Reproduce exactly the lines below from the one containing "Changes in long-term" through the one containing "2,235,000 | $ | - |", including both, and nothing else.

### Listed records:
- - - -

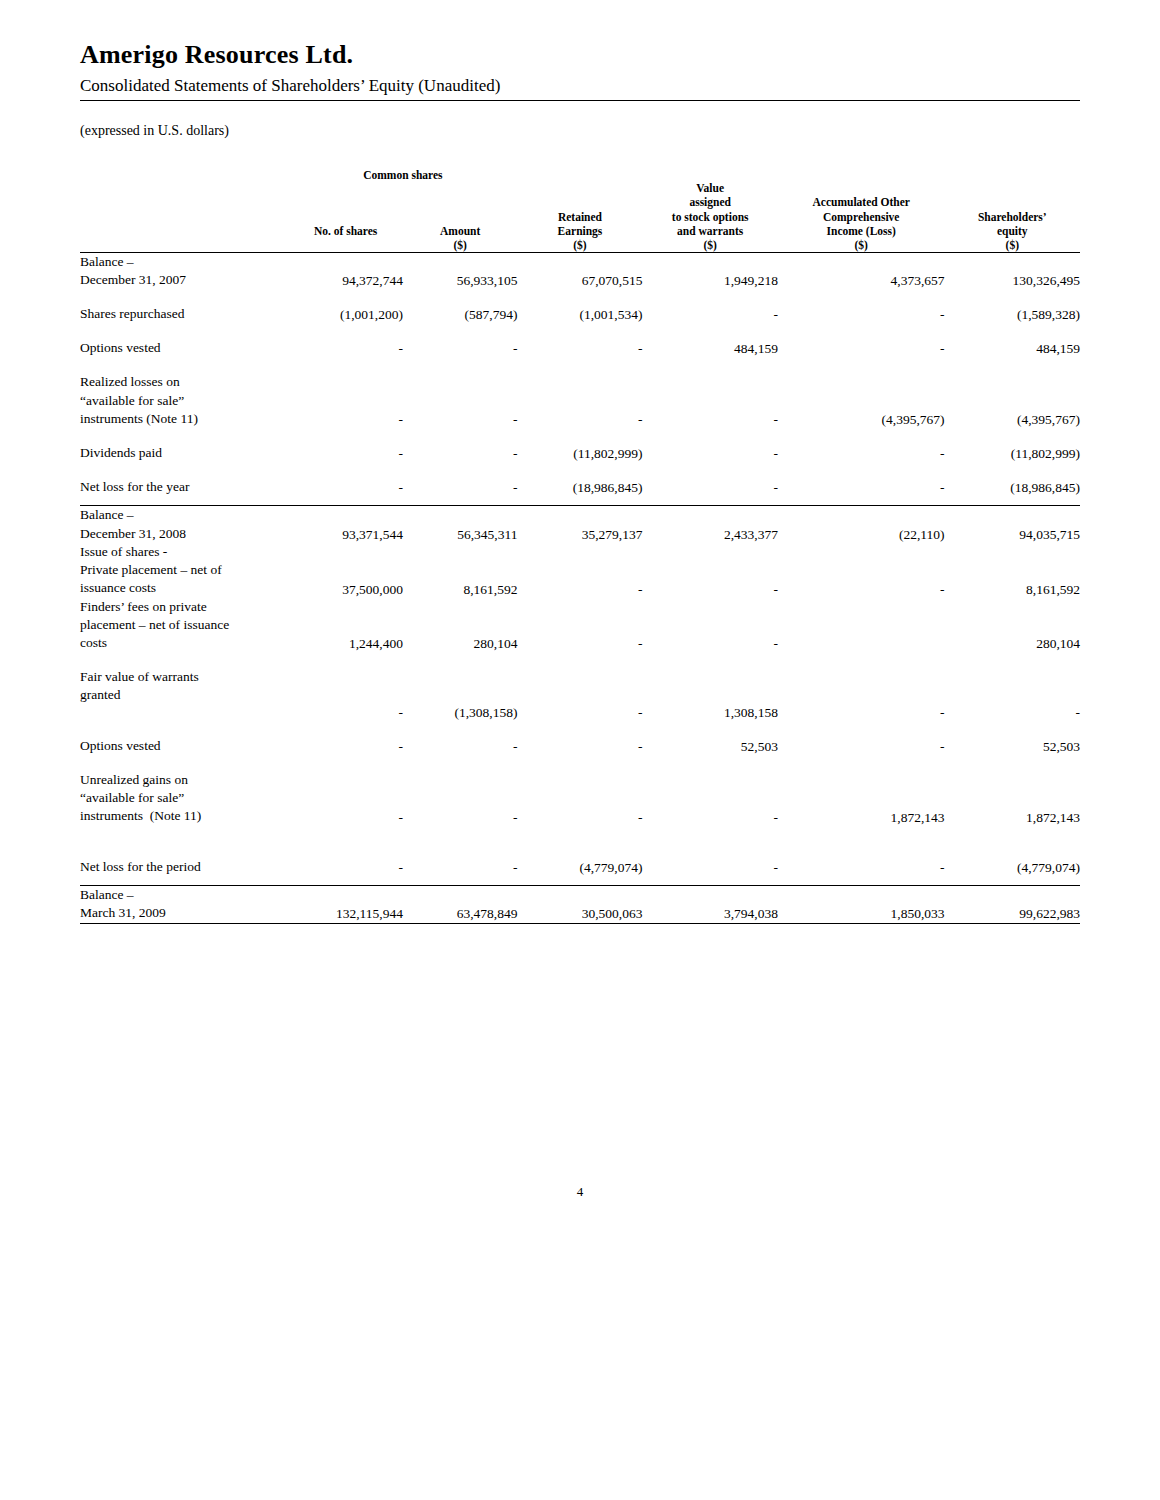Amerigo Resources Ltd.
Consolidated Statements of Shareholders’ Equity (Unaudited)
(expressed in U.S. dollars)
| | Common shares | | | | |
| --- | --- | --- | --- | --- | --- |
| | No. of shares | Amount | Retained Earnings | Value assigned to stock options and warrants | Accumulated Other Comprehensive Income (Loss) | Shareholders’ equity |
| | | ($) | ($) | ($) | ($) | ($) |
| Balance – December 31, 2007 | 94,372,744 | 56,933,105 | 67,070,515 | 1,949,218 | 4,373,657 | 130,326,495 |
| Shares repurchased | (1,001,200) | (587,794) | (1,001,534) | - | - | (1,589,328) |
| Options vested | - | - | - | 484,159 | - | 484,159 |
| Realized losses on “available for sale” instruments (Note 11) | - | - | - | - | (4,395,767) | (4,395,767) |
| Dividends paid | - | - | (11,802,999) | - | - | (11,802,999) |
| Net loss for the year | - | - | (18,986,845) | - | - | (18,986,845) |
| Balance – December 31, 2008 | 93,371,544 | 56,345,311 | 35,279,137 | 2,433,377 | (22,110) | 94,035,715 |
| Issue of shares - | | | | | | |
| Private placement – net of issuance costs | 37,500,000 | 8,161,592 | - | - | - | 8,161,592 |
| Finders’ fees on private placement – net of issuance costs | 1,244,400 | 280,104 | - | - | | 280,104 |
| Fair value of warrants granted | | | | | | |
| | - | (1,308,158) | - | 1,308,158 | - | - |
| Options vested | - | - | - | 52,503 | - | 52,503 |
| Unrealized gains on “available for sale” instruments (Note 11) | - | - | - | - | 1,872,143 | 1,872,143 |
| Net loss for the period | - | - | (4,779,074) | - | - | (4,779,074) |
| Balance – March 31, 2009 | 132,115,944 | 63,478,849 | 30,500,063 | 3,794,038 | 1,850,033 | 99,622,983 |
4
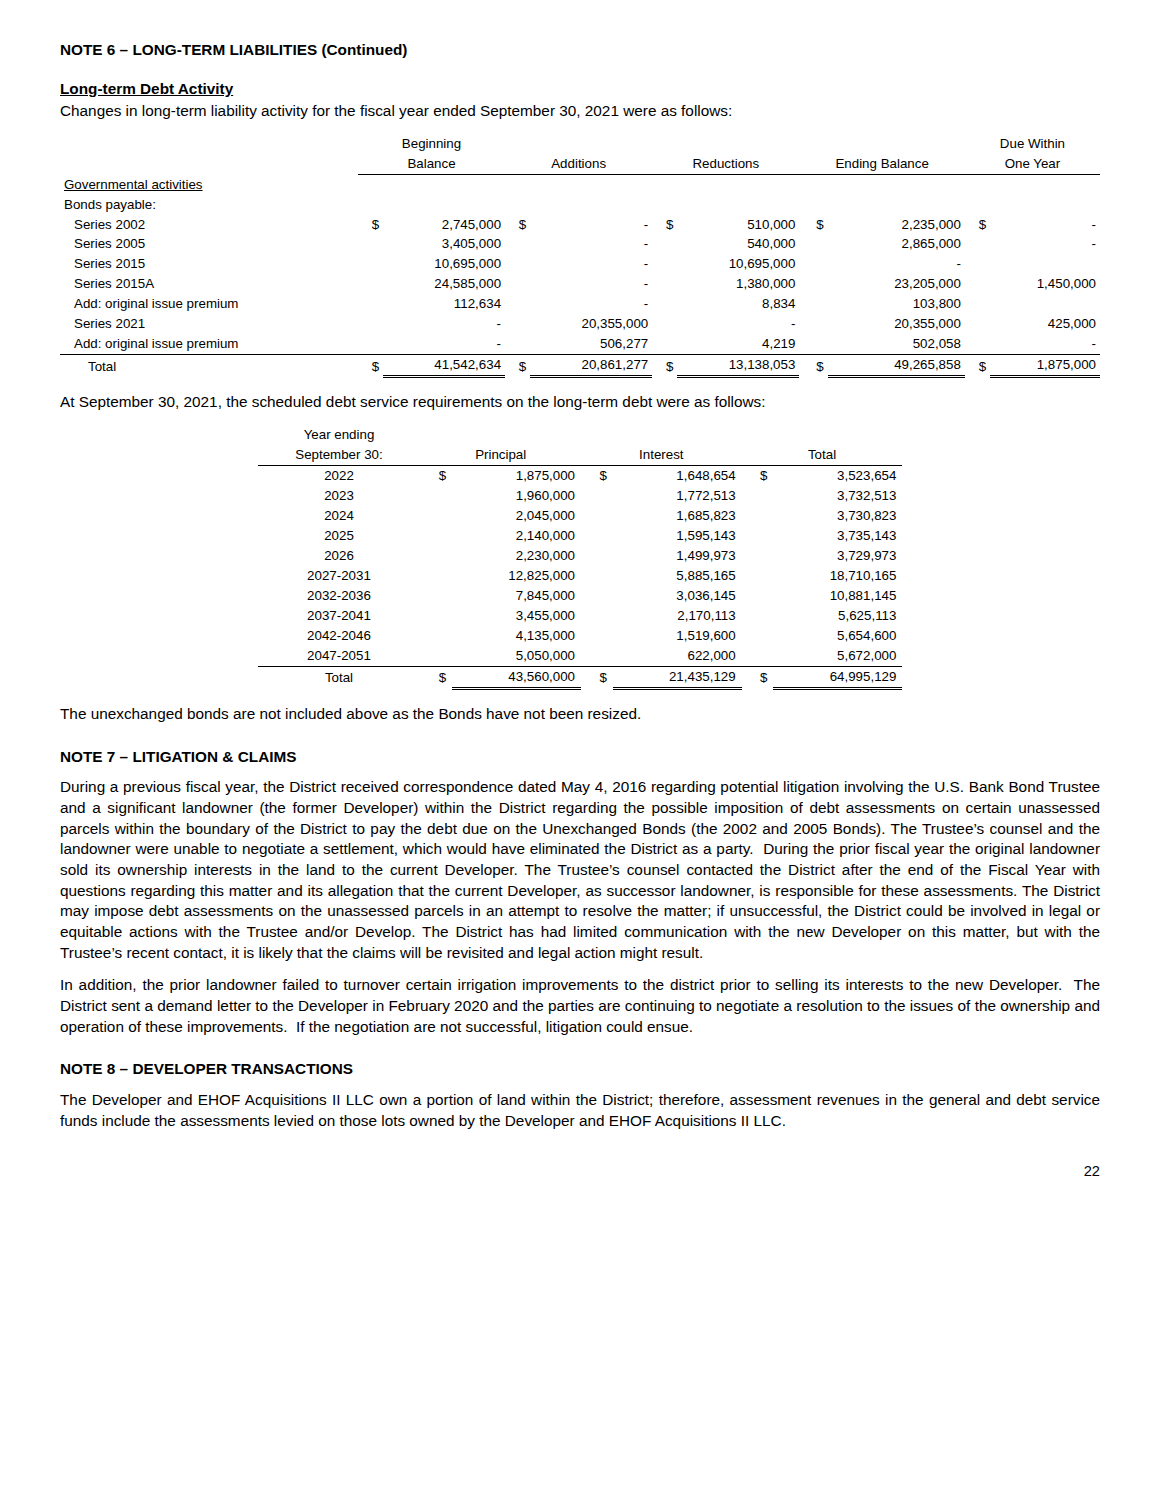NOTE 6 – LONG-TERM LIABILITIES (Continued)
Long-term Debt Activity
Changes in long-term liability activity for the fiscal year ended September 30, 2021 were as follows:
| | Beginning | | | | Due Within |
| | Balance | Additions | Reductions | Ending Balance | One Year |
| Governmental activities | |
| Bonds payable: | |
| Series 2002 | $ | 2,745,000 | $ | - | $ | 510,000 | $ | 2,235,000 | $ | - |
| Series 2005 | | 3,405,000 | | - | | 540,000 | | 2,865,000 | | - |
| Series 2015 | | 10,695,000 | | - | | 10,695,000 | | - | | |
| Series 2015A | | 24,585,000 | | - | | 1,380,000 | | 23,205,000 | | 1,450,000 |
| Add: original issue premium | | 112,634 | | - | | 8,834 | | 103,800 | | |
| Series 2021 | | - | | 20,355,000 | | - | | 20,355,000 | | 425,000 |
| Add: original issue premium | | - | | 506,277 | | 4,219 | | 502,058 | | - |
| Total | $ | 41,542,634 | $ | 20,861,277 | $ | 13,138,053 | $ | 49,265,858 | $ | 1,875,000 |
At September 30, 2021, the scheduled debt service requirements on the long-term debt were as follows:
| Year ending | | | |
| --- | --- | --- | --- |
| September 30: | Principal | Interest | Total |
| 2022 | $ | 1,875,000 | $ | 1,648,654 | $ | 3,523,654 |
| 2023 | | 1,960,000 | | 1,772,513 | | 3,732,513 |
| 2024 | | 2,045,000 | | 1,685,823 | | 3,730,823 |
| 2025 | | 2,140,000 | | 1,595,143 | | 3,735,143 |
| 2026 | | 2,230,000 | | 1,499,973 | | 3,729,973 |
| 2027-2031 | | 12,825,000 | | 5,885,165 | | 18,710,165 |
| 2032-2036 | | 7,845,000 | | 3,036,145 | | 10,881,145 |
| 2037-2041 | | 3,455,000 | | 2,170,113 | | 5,625,113 |
| 2042-2046 | | 4,135,000 | | 1,519,600 | | 5,654,600 |
| 2047-2051 | | 5,050,000 | | 622,000 | | 5,672,000 |
| Total | $ | 43,560,000 | $ | 21,435,129 | $ | 64,995,129 |
The unexchanged bonds are not included above as the Bonds have not been resized.
NOTE 7 – LITIGATION & CLAIMS
During a previous fiscal year, the District received correspondence dated May 4, 2016 regarding potential litigation involving the U.S. Bank Bond Trustee and a significant landowner (the former Developer) within the District regarding the possible imposition of debt assessments on certain unassessed parcels within the boundary of the District to pay the debt due on the Unexchanged Bonds (the 2002 and 2005 Bonds). The Trustee’s counsel and the landowner were unable to negotiate a settlement, which would have eliminated the District as a party. During the prior fiscal year the original landowner sold its ownership interests in the land to the current Developer. The Trustee’s counsel contacted the District after the end of the Fiscal Year with questions regarding this matter and its allegation that the current Developer, as successor landowner, is responsible for these assessments. The District may impose debt assessments on the unassessed parcels in an attempt to resolve the matter; if unsuccessful, the District could be involved in legal or equitable actions with the Trustee and/or Develop. The District has had limited communication with the new Developer on this matter, but with the Trustee’s recent contact, it is likely that the claims will be revisited and legal action might result.
In addition, the prior landowner failed to turnover certain irrigation improvements to the district prior to selling its interests to the new Developer. The District sent a demand letter to the Developer in February 2020 and the parties are continuing to negotiate a resolution to the issues of the ownership and operation of these improvements. If the negotiation are not successful, litigation could ensue.
NOTE 8 – DEVELOPER TRANSACTIONS
The Developer and EHOF Acquisitions II LLC own a portion of land within the District; therefore, assessment revenues in the general and debt service funds include the assessments levied on those lots owned by the Developer and EHOF Acquisitions II LLC.
22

- - - -

### Task result:
Changes in long-term liability activity for the fiscal year ended September 30, 2021 were as follows:
| | Beginning | | | | Due Within |
| | Balance | Additions | Reductions | Ending Balance | One Year |
| Governmental activities | |
| Bonds payable: | |
| Series 2002 | $ | 2,745,000 | $ | - | $ | 510,000 | $ | 2,235,000 | $ | - |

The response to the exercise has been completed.